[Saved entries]
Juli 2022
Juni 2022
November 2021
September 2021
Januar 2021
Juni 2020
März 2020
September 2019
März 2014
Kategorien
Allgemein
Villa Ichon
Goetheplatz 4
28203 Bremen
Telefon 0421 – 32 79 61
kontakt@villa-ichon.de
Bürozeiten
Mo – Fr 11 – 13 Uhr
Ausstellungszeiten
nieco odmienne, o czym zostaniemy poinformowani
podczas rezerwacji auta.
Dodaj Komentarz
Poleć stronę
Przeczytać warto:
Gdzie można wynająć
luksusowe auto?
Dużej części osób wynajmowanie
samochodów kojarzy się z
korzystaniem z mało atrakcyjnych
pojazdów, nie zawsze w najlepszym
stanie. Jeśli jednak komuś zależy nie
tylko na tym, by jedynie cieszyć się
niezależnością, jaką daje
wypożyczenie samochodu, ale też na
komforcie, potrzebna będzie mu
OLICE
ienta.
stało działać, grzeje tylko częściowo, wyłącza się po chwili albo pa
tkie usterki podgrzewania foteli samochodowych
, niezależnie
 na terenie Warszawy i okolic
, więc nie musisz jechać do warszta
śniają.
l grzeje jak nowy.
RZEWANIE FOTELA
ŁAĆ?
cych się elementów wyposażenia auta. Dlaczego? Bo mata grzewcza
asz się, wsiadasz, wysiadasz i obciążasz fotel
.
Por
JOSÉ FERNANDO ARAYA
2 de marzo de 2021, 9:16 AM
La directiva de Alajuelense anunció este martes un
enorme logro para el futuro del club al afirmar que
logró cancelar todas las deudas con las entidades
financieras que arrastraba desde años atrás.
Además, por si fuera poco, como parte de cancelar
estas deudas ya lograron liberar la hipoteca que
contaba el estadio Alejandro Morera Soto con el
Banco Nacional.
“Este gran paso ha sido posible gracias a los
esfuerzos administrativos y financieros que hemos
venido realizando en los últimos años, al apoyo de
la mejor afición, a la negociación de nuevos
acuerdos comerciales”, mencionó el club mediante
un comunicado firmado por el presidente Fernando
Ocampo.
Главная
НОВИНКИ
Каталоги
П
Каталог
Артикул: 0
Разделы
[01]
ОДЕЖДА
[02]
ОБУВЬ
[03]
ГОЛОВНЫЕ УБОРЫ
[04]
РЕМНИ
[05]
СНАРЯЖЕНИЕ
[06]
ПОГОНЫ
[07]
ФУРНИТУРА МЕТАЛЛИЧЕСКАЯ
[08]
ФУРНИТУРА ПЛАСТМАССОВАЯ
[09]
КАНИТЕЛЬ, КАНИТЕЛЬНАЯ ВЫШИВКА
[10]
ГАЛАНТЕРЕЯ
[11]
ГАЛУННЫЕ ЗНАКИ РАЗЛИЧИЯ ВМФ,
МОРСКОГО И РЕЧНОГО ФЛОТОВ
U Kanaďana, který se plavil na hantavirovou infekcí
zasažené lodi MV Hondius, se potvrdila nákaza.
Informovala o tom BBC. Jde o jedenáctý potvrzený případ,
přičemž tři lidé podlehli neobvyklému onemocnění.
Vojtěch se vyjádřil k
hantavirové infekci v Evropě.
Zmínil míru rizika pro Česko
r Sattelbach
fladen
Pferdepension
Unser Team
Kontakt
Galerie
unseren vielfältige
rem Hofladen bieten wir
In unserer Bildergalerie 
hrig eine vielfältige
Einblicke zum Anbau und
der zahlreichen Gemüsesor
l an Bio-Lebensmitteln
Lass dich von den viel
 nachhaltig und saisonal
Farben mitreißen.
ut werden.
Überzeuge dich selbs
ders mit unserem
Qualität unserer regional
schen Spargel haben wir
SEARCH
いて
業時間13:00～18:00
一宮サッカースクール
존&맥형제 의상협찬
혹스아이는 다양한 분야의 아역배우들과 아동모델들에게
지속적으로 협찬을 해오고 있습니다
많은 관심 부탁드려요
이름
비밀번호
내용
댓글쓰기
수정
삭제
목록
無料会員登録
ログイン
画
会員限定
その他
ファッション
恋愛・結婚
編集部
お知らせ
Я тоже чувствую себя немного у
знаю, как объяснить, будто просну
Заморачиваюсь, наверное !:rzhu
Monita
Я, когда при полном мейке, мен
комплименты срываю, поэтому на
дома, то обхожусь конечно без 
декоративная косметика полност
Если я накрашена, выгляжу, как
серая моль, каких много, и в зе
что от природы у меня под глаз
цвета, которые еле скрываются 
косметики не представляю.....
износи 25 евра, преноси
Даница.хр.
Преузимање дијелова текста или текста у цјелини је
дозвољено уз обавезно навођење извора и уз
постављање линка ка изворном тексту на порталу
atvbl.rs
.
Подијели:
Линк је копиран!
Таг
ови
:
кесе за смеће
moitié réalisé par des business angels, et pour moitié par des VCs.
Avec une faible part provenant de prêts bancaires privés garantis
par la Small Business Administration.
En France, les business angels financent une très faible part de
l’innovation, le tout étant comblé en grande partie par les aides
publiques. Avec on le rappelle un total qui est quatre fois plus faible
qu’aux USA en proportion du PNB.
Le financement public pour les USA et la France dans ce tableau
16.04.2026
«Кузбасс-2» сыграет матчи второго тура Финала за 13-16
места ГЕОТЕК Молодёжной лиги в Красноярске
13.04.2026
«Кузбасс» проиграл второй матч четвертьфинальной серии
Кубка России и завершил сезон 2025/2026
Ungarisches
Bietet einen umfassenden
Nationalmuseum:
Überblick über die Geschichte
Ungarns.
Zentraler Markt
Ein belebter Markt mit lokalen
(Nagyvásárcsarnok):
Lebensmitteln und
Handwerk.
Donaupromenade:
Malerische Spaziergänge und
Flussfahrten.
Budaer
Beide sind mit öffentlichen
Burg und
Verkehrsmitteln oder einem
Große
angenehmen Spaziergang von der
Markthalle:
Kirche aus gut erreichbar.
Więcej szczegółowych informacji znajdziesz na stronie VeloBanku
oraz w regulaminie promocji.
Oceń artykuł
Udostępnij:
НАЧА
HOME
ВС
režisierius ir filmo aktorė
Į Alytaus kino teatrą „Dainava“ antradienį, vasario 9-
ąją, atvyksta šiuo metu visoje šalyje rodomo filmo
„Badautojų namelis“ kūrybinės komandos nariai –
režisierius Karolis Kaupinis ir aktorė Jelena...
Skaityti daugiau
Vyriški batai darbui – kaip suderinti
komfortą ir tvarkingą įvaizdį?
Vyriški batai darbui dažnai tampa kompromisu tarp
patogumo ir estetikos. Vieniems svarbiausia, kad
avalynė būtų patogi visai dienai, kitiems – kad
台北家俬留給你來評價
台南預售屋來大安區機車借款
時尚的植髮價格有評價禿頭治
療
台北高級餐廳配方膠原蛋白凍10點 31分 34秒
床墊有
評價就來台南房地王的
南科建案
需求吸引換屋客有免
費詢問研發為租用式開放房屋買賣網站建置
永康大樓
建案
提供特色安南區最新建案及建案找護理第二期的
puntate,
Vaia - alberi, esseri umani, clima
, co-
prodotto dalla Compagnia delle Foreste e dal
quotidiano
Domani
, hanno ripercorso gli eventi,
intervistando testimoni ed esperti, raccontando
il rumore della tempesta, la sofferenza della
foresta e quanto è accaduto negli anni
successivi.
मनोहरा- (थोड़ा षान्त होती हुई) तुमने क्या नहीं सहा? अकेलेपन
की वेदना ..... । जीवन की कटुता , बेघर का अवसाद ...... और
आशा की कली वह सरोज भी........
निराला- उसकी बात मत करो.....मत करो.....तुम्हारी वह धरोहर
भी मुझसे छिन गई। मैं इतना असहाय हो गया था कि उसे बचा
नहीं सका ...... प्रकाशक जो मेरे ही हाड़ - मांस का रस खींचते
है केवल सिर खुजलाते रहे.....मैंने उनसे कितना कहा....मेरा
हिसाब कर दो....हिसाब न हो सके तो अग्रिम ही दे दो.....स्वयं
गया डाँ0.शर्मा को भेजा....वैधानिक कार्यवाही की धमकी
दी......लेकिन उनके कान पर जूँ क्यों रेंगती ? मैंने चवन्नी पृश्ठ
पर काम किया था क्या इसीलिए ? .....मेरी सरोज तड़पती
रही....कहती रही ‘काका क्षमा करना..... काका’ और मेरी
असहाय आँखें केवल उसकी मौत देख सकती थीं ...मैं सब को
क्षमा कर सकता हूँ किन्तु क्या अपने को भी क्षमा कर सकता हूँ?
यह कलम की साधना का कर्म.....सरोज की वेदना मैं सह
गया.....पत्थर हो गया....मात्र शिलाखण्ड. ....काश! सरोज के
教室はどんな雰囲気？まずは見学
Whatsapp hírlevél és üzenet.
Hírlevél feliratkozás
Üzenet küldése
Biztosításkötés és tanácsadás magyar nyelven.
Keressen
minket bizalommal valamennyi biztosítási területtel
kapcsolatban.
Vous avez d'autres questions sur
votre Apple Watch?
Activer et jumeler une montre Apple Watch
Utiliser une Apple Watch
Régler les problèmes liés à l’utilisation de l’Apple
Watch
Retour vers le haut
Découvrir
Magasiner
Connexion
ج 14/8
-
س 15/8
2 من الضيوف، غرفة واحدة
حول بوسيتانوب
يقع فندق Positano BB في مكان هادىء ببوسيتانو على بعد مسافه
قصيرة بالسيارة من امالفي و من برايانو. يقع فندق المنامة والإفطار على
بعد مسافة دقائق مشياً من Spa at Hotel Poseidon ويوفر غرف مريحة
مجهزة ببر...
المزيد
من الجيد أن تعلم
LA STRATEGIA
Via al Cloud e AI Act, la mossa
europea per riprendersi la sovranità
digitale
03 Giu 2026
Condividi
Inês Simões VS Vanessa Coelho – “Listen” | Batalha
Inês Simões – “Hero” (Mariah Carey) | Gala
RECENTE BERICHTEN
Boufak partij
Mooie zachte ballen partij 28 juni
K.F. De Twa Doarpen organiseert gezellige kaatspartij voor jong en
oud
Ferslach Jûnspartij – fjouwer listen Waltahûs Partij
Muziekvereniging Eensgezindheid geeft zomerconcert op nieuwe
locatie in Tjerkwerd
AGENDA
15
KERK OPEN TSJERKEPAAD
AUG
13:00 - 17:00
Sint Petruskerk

### Exercise aim
The range runs from the line above containing "Informovala o tom" to the line containing "In unserer Bildergalerie", inclusive. Restate those lines word for word and no others.

### Output of the exercise
Informovala o tom BBC. Jde o jedenáctý potvrzený případ,
přičemž tři lidé podlehli neobvyklému onemocnění.
Vojtěch se vyjádřil k
hantavirové infekci v Evropě.
Zmínil míru rizika pro Česko
r Sattelbach
fladen
Pferdepension
Unser Team
Kontakt
Galerie
unseren vielfältige
rem Hofladen bieten wir
In unserer Bildergalerie 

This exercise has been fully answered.